Why does it matter who runs newspapers? Tip O’Neill, then Speaker of the House, once said, “All politics is local.” News is local, too, especially coverage of local government. In towns like Berkeley, daily life for many residents is most affected by action or inaction on the local level, but without a local newspaper citizens can’t find out what’s going on at City Hall, and why. The Bay Guardian continues to offer an independent perspective for San Franciscans, but it doesn’t really cover Berkeley. The San Francisco Chronicle and the New York Times occasionally publish reruns of their standard Beserkeley story, but not much more. 

The Daily Planet, founded about four years ago by three young MBAs from out of town, endeared itself to Berkeley readers by the ingenious technique of simply reporting, in a straightforward way, the news about local government that people needed to know. When we took it over, concerned commentators opined that we would use it as a vehicle for advancing our own political agenda. That’s true, we will. What they don’t know is what our agenda is. 

Among the bits and pieces of newspaper paraphernalia we acquired as the Daily Planet’s assets was a desk calendar published by the Freedom Forum, the nonprofit foundation established by the heirs of the Gannett newspaper family. It’s a nice design. Each daily page reprints the First Amendment in full, coupled with a fresh quote about the importance of a free press. Some of the authors are surprising. Who would have thought that Newt Gingrich said, “One of the things that almost never works is secrecy -- particularly secrecy in defense of dumbness”? We like this calendar a lot. 

We are really old-fashioned liberals at heart, brought up on liberal slogans like “the truth will make you free” and “open covenants, openly arrived at.” We have a measured belief that progress is possible, and have often supported “progressive” candidates in elections, but we don’t believe that all change is progress. We have also acted on our belief that the best of the past should be preserved for future generations to enjoy. 

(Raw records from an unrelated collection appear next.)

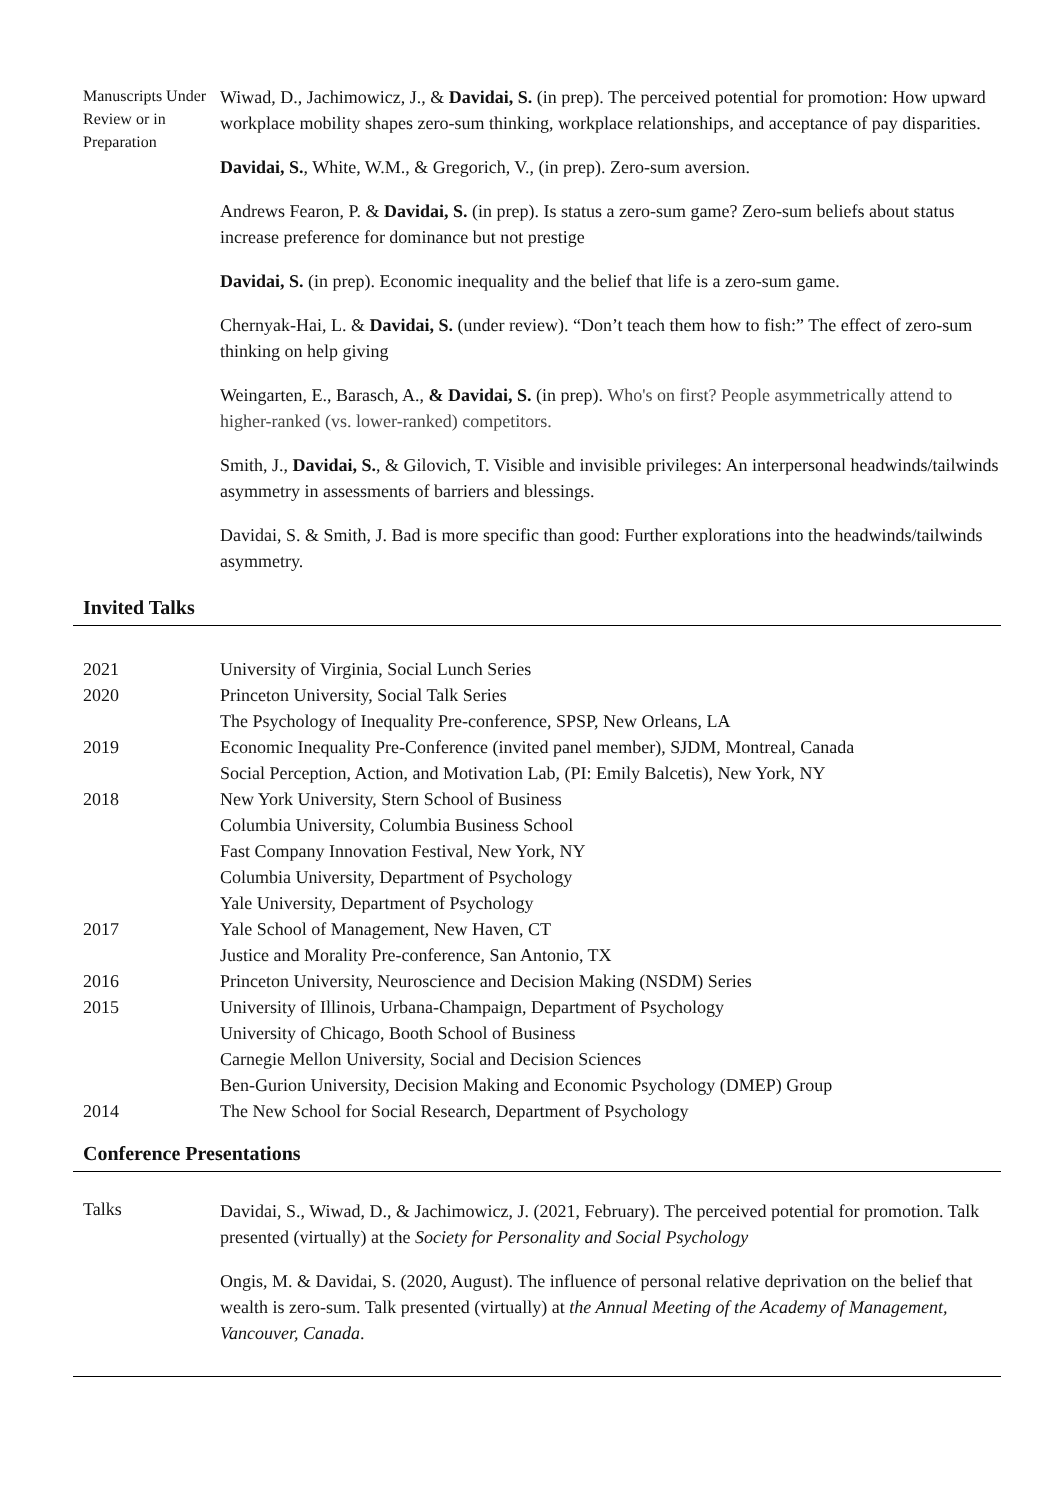Manuscripts Under Review or in Preparation
Wiwad, D., Jachimowicz, J., & Davidai, S. (in prep). The perceived potential for promotion: How upward workplace mobility shapes zero-sum thinking, workplace relationships, and acceptance of pay disparities.
Davidai, S., White, W.M., & Gregorich, V., (in prep). Zero-sum aversion.
Andrews Fearon, P. & Davidai, S. (in prep). Is status a zero-sum game? Zero-sum beliefs about status increase preference for dominance but not prestige
Davidai, S. (in prep). Economic inequality and the belief that life is a zero-sum game.
Chernyak-Hai, L. & Davidai, S. (under review). “Don’t teach them how to fish:” The effect of zero-sum thinking on help giving
Weingarten, E., Barasch, A., & Davidai, S. (in prep). Who's on first? People asymmetrically attend to higher-ranked (vs. lower-ranked) competitors.
Smith, J., Davidai, S., & Gilovich, T. Visible and invisible privileges: An interpersonal headwinds/tailwinds asymmetry in assessments of barriers and blessings.
Davidai, S. & Smith, J. Bad is more specific than good: Further explorations into the headwinds/tailwinds asymmetry.
Invited Talks
2021
University of Virginia, Social Lunch Series
2020
Princeton University, Social Talk Series
The Psychology of Inequality Pre-conference, SPSP, New Orleans, LA
2019
Economic Inequality Pre-Conference (invited panel member), SJDM, Montreal, Canada
Social Perception, Action, and Motivation Lab, (PI: Emily Balcetis), New York, NY
2018
New York University, Stern School of Business
Columbia University, Columbia Business School
Fast Company Innovation Festival, New York, NY
Columbia University, Department of Psychology
Yale University, Department of Psychology
2017
Yale School of Management, New Haven, CT
Justice and Morality Pre-conference, San Antonio, TX
2016
Princeton University, Neuroscience and Decision Making (NSDM) Series
2015
University of Illinois, Urbana-Champaign, Department of Psychology
University of Chicago, Booth School of Business
Carnegie Mellon University, Social and Decision Sciences
Ben-Gurion University, Decision Making and Economic Psychology (DMEP) Group
2014
The New School for Social Research, Department of Psychology
Conference Presentations
Talks
Davidai, S., Wiwad, D., & Jachimowicz, J. (2021, February). The perceived potential for promotion. Talk presented (virtually) at the Society for Personality and Social Psychology
Ongis, M. & Davidai, S. (2020, August). The influence of personal relative deprivation on the belief that wealth is zero-sum. Talk presented (virtually) at the Annual Meeting of the Academy of Management, Vancouver, Canada.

Our agenda is a simple one: Tell people what’s going on, give them a paper to discuss it in, and trust that they’ll make the right decisions. The last few months have tested our belief in the wisdom of an informed public. One of the most discouraging aspects of the country’s turn toward the Bush doctrine of pre-emptive aggression is not how poorly it’s been covered in print. In fact, the failed effort to head off the Iraq war has produced an outpouring of some of the best prose this country has ever seen. Molly Ivins, Norman Mailer, Henrick Hertzberg, Tony Lewis, Jon Carroll. There’s a seemingly endless supply of cogent argument from articulate writers, and it doesn’t seem to have worked. 

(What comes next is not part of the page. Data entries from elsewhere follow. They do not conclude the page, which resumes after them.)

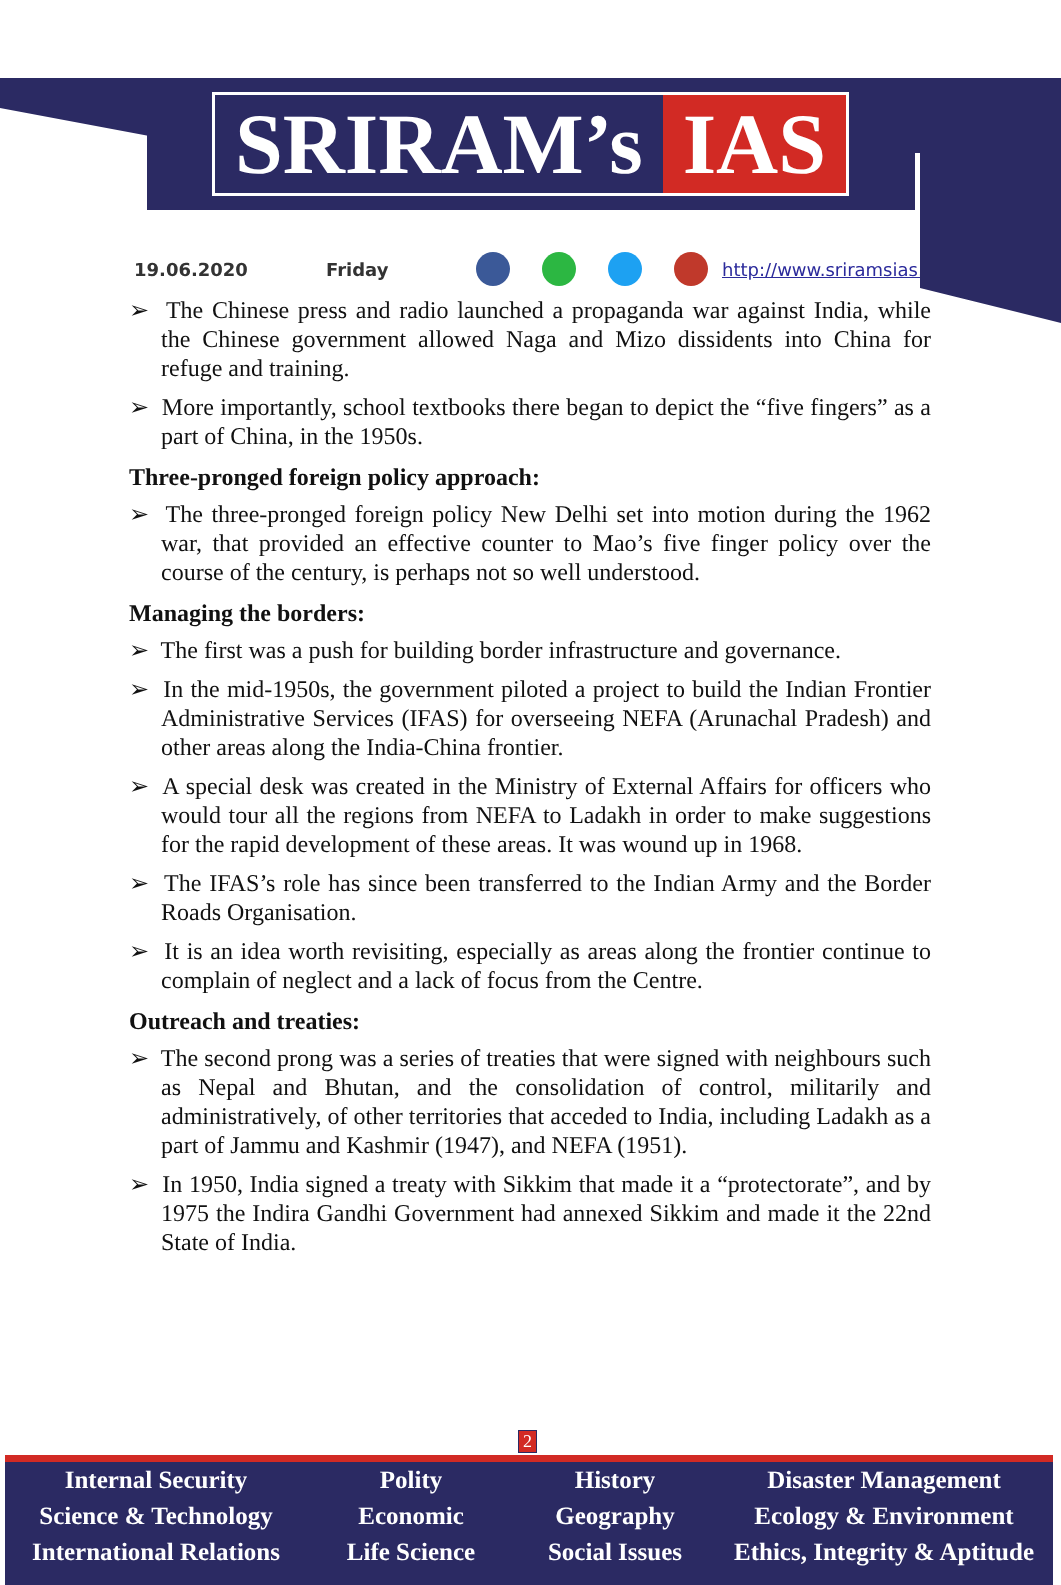SRIRAM’s IAS
19.06.2020 Friday http://www.sriramsias.com
➢ The Chinese press and radio launched a propaganda war against India, while the Chinese government allowed Naga and Mizo dissidents into China for refuge and training.
➢ More importantly, school textbooks there began to depict the “five fingers” as a part of China, in the 1950s.
Three-pronged foreign policy approach:
➢ The three-pronged foreign policy New Delhi set into motion during the 1962 war, that provided an effective counter to Mao’s five finger policy over the course of the century, is perhaps not so well understood.
Managing the borders:
➢ The first was a push for building border infrastructure and governance.
➢ In the mid-1950s, the government piloted a project to build the Indian Frontier Administrative Services (IFAS) for overseeing NEFA (Arunachal Pradesh) and other areas along the India-China frontier.
➢ A special desk was created in the Ministry of External Affairs for officers who would tour all the regions from NEFA to Ladakh in order to make suggestions for the rapid development of these areas. It was wound up in 1968.
➢ The IFAS’s role has since been transferred to the Indian Army and the Border Roads Organisation.
➢ It is an idea worth revisiting, especially as areas along the frontier continue to complain of neglect and a lack of focus from the Centre.
Outreach and treaties:
➢ The second prong was a series of treaties that were signed with neighbours such as Nepal and Bhutan, and the consolidation of control, militarily and administratively, of other territories that acceded to India, including Ladakh as a part of Jammu and Kashmir (1947), and NEFA (1951).
➢ In 1950, India signed a treaty with Sikkim that made it a “protectorate”, and by 1975 the Indira Gandhi Government had annexed Sikkim and made it the 22nd State of India.
2
Internal Security
Science & Technology
International Relations
Polity
Economic
Life Science
History
Geography
Social Issues
Disaster Management
Ecology & Environment
Ethics, Integrity & Aptitude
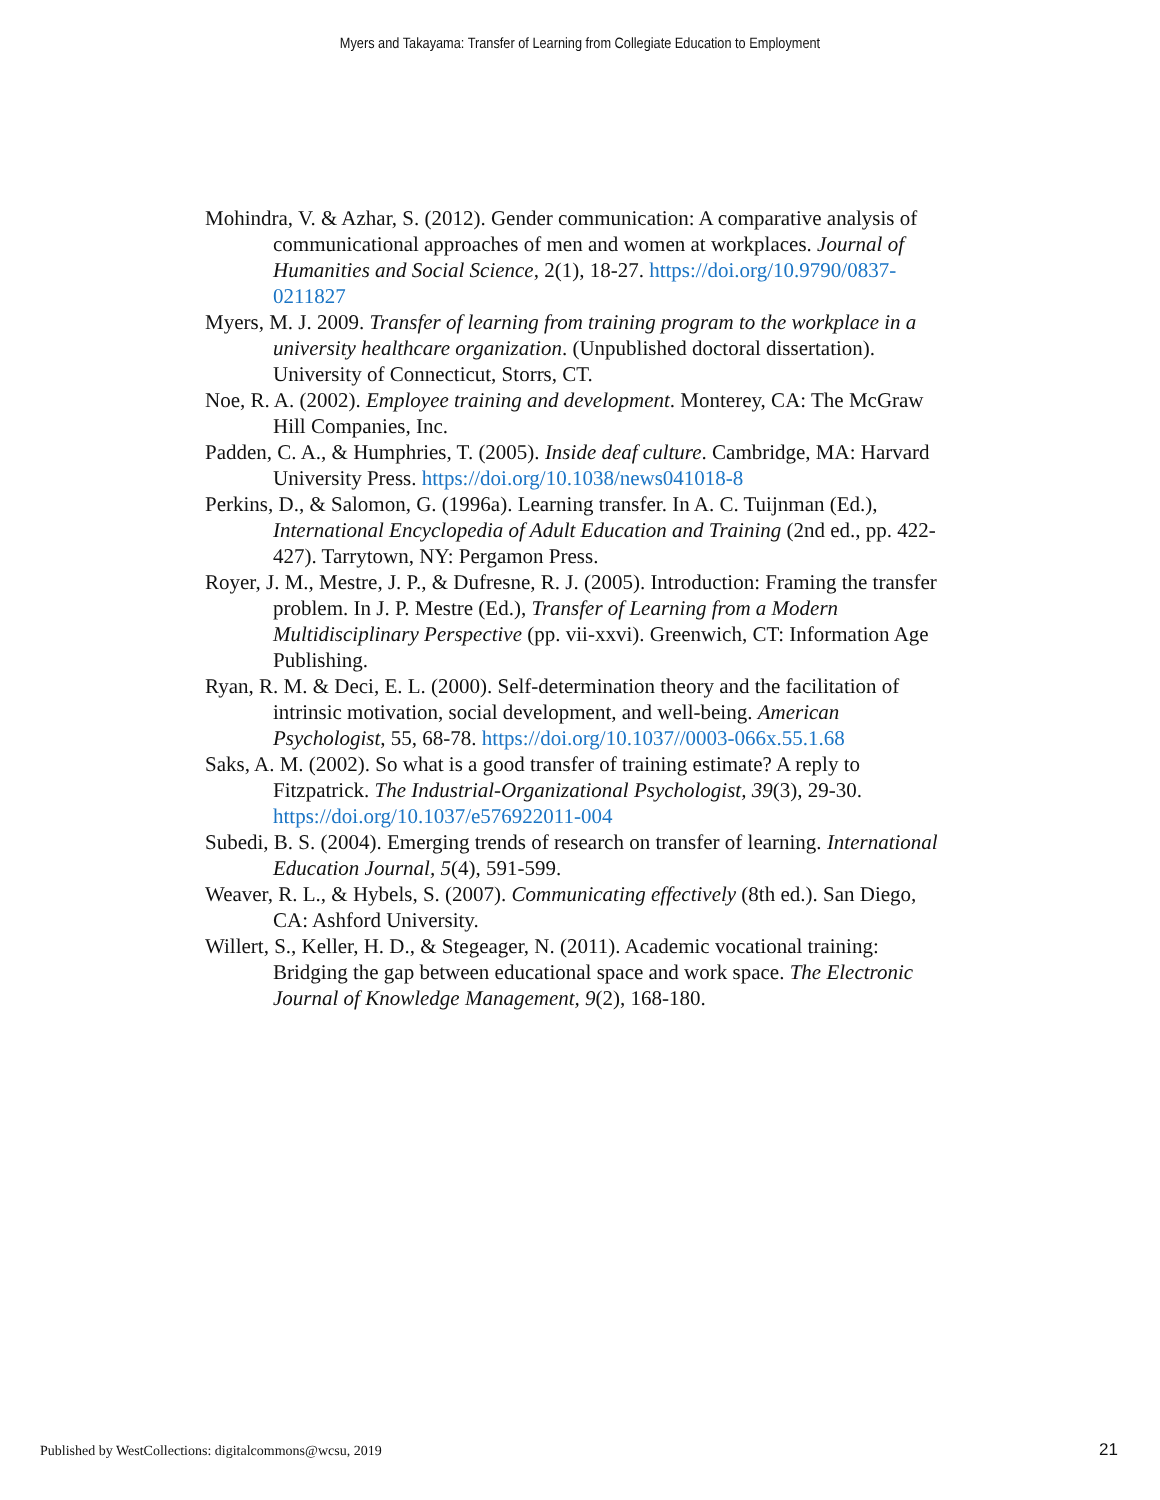Myers and Takayama: Transfer of Learning from Collegiate Education to Employment
Mohindra, V. & Azhar, S. (2012). Gender communication: A comparative analysis of communicational approaches of men and women at workplaces. Journal of Humanities and Social Science, 2(1), 18-27. https://doi.org/10.9790/0837-0211827
Myers, M. J. 2009. Transfer of learning from training program to the workplace in a university healthcare organization. (Unpublished doctoral dissertation). University of Connecticut, Storrs, CT.
Noe, R. A. (2002). Employee training and development. Monterey, CA: The McGraw Hill Companies, Inc.
Padden, C. A., & Humphries, T. (2005). Inside deaf culture. Cambridge, MA: Harvard University Press. https://doi.org/10.1038/news041018-8
Perkins, D., & Salomon, G. (1996a). Learning transfer. In A. C. Tuijnman (Ed.), International Encyclopedia of Adult Education and Training (2nd ed., pp. 422-427). Tarrytown, NY: Pergamon Press.
Royer, J. M., Mestre, J. P., & Dufresne, R. J. (2005). Introduction: Framing the transfer problem. In J. P. Mestre (Ed.), Transfer of Learning from a Modern Multidisciplinary Perspective (pp. vii-xxvi). Greenwich, CT: Information Age Publishing.
Ryan, R. M. & Deci, E. L. (2000). Self-determination theory and the facilitation of intrinsic motivation, social development, and well-being. American Psychologist, 55, 68-78. https://doi.org/10.1037//0003-066x.55.1.68
Saks, A. M. (2002). So what is a good transfer of training estimate? A reply to Fitzpatrick. The Industrial-Organizational Psychologist, 39(3), 29-30. https://doi.org/10.1037/e576922011-004
Subedi, B. S. (2004). Emerging trends of research on transfer of learning. International Education Journal, 5(4), 591-599.
Weaver, R. L., & Hybels, S. (2007). Communicating effectively (8th ed.). San Diego, CA: Ashford University.
Willert, S., Keller, H. D., & Stegeager, N. (2011). Academic vocational training: Bridging the gap between educational space and work space. The Electronic Journal of Knowledge Management, 9(2), 168-180.
Published by WestCollections: digitalcommons@wcsu, 2019
21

But we still want to do what we can with what we’ve got. Local coverage well done can still give local citizens the information they need to take responsibility for the actions of local government. How this translates to the national and international levels is a discussion that should be going on right now. It can take place in a newspaper like this, among other places. Joe Liebling, a cynical commentator on the press in the middle of the last century, used to say that the press was free for those who owned one. Now that we seem to own one, we want to share it with Berkeley citizens, so that together we might be able to figure out how to save the world. 

And what better place for a free press than Berkeley? Berkeley was chartered on April Fools’ Day and named for a philosopher. Carol Denney likes to remind us that Berkeley was the home of the Free Speech Movement because of the University of California’s determined opposition to free speech, not because free speech was protected here. Berkeley needs a newspaper which remembers its complex and paradoxical past, and which understands and accepts its responsibility ty for shaping the future.